Nuclear power on the comeback trail
January 1, 2008 - 10:00 pm
If it’s leap year and scarf-wrapped candidates are crunching the new-plowed snows in an attempt to shake the hand of every Dunkin’ Donuts patron in New Hampshire, then the season of the caucus and primary is upon us.
By this arcane if time-honored process of direct democracy, the field of presidential hopefuls will soon be narrowed from a dozen to perhaps three or four.
And the Nuclear Energy Institute — the trade association for those who make their livings peddling nuclear power — is capering like a race track patron who’s managed to get odds on every horse but one.
Former Sen. John Edwards of North Carolina — generally perceived to be running third in the Democratic field, even as the race tightens — has come out flatly opposed to the construction of new nuclear power plants.
Otherwise, an industry that has seen no new domestic power plants ordered since the near-meltdown of Pennsylvania’s Three Mile island plant in 1979, followed by the 1986 Chernobyl disaster in the Ukraine, has started to tentatively tune up for a rousing chorus of "Everything’s Coming Up Roses."
The reason is the intersection of two potent political currents — the attempt to wean America from partial dependence on imported foreign oil, and the perceived necessity of seeking power sources that don’t contribute to global warming by generating "greenhouse gases."
Whether radical environmentalists like it or not, nuclear power fills both bills.
"If we’re serious about making sure we grow our economy and deal with greenhouse gases," President Bush declared as he signed the latest energy bill into law last month, "we have got to expand nuclear power."
And it’s not just talk. The Nuclear Regulatory Commission received three new applications for nuclear power plants in 2007, and expects to see at least 15 more by the end of 2009.
On the Democratic side, presidential front-runners Hillary Clinton and Barack Obama continue to make politically correct noises about promoting windmills and solar panels, of course. Both also endorse motherhood. But neither will rule out more nukes.
"I think nuclear power has to be part of our energy solution," Sen. Clinton said at a recent campaign rally in South Carolina. "I don’t think we can take nuclear power off the table," agreed Sen. Obama in a recent swing through New Hampshire.
And on the Republican side, the chorus for developing nuclear power "more aggressively" is virtually unanimous.
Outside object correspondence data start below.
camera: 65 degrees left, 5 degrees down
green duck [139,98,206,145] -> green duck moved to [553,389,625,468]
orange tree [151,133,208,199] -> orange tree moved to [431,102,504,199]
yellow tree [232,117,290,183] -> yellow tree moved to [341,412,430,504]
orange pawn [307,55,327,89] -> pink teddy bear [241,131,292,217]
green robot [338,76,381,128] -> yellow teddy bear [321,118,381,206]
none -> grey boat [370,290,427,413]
As it grows obvious that wind and solar and geothermal are unlikely to provide as much as 20 percent of our energy needs in the near future — even if the greens were to surprise everyone by withholding their lawsuits against the environmentally unpleasant new transmission lines and battery farms that must come in the train of such projects — more nuclear power plants will be built. They will generate more nuclear waste. And that will in turn shift the politicians’ attention right back to Nevada, and the planned Yucca Mountain waste depository.
In a recent visit to the Review-Journal, Republican presidential contender Mitt Romney noted that fast-growing Las Vegas needs more water. Perhaps it’s time for the federal government to offer more Colorado River water in exchange for Nevadans’ acceptance of the nation’s spent nuclear fuel, suggested the former governor of Massachusetts, in heavily nuclear dependent New England.
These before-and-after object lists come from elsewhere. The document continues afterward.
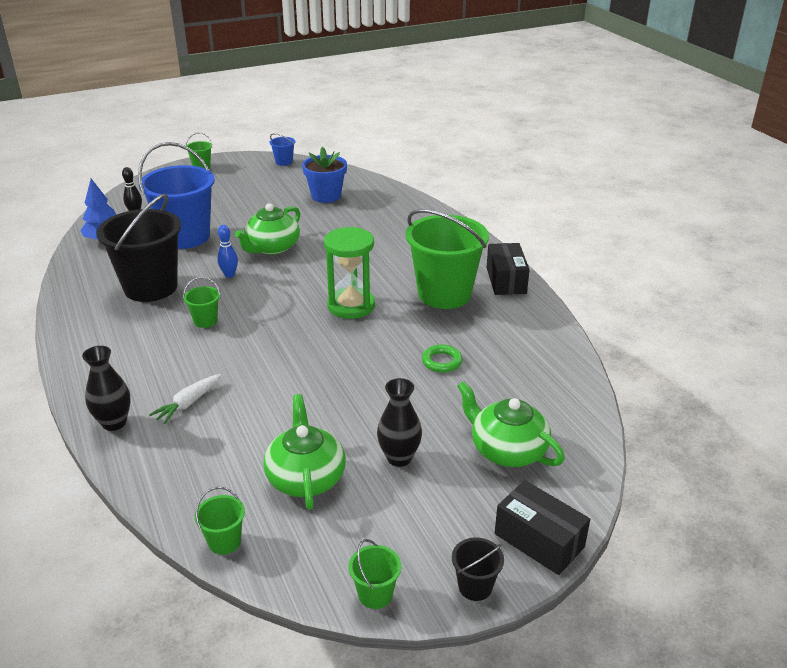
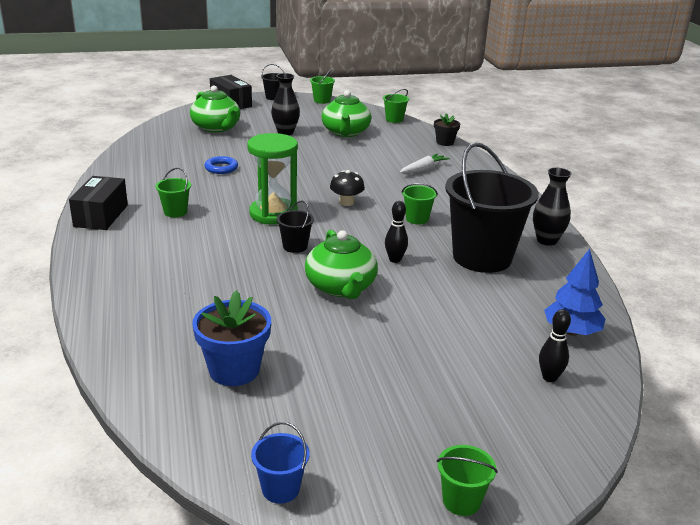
camera: 170 degrees left, 5 degrees down
black vase [82,346,131,431] -> black vase moved to [533,168,572,246]
blue bucket [138,142,215,249] -> none
blue bowling pin [217,225,238,278] -> black bowling pin [385,201,408,263]
green teapot [235,203,300,255] -> green teapot turned 120 degrees clockwise [305,230,378,299]
green bucket [406,209,489,309] -> green bucket [156,167,191,217], size x0.42
green ring [422,344,463,373] -> blue ring [204,156,238,174]
none -> black bucket [277,201,314,253]
none -> black mushroom [330,170,365,206]
none -> black flower pot [434,113,460,146]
Other offers — less insulting than the paltry payoff of several million dollars per year floated in 2006 by the Nuclear Energy Institute — will doubtless follow.
None will change the fact that the so-called "science" that declares entombment of waste at Yucca Mountain safe for eternity — or until the Democrats next change their stance on Iraq, whichever comes first — has been fatally politicized, from the outset.
Spent fuel rods have proved to be perfectly safe when stored on site, where they were first used, for decades. On the other hand, it’s clear that — at the very least — shipping all the stuff to Nevada will be massively expensive, with the risk of loss to hijackers or simple accident remaining unknown.
In case some of that waste does finally end up here, candidates now hoping for Nevada votes should at least be asked whether it might make more sense to store that spent fuel above ground, where it can be easily accessed once reprocessing technology inevitably improves, rather than entombing the stuff in a vain hope it will never find its way into the groundwater.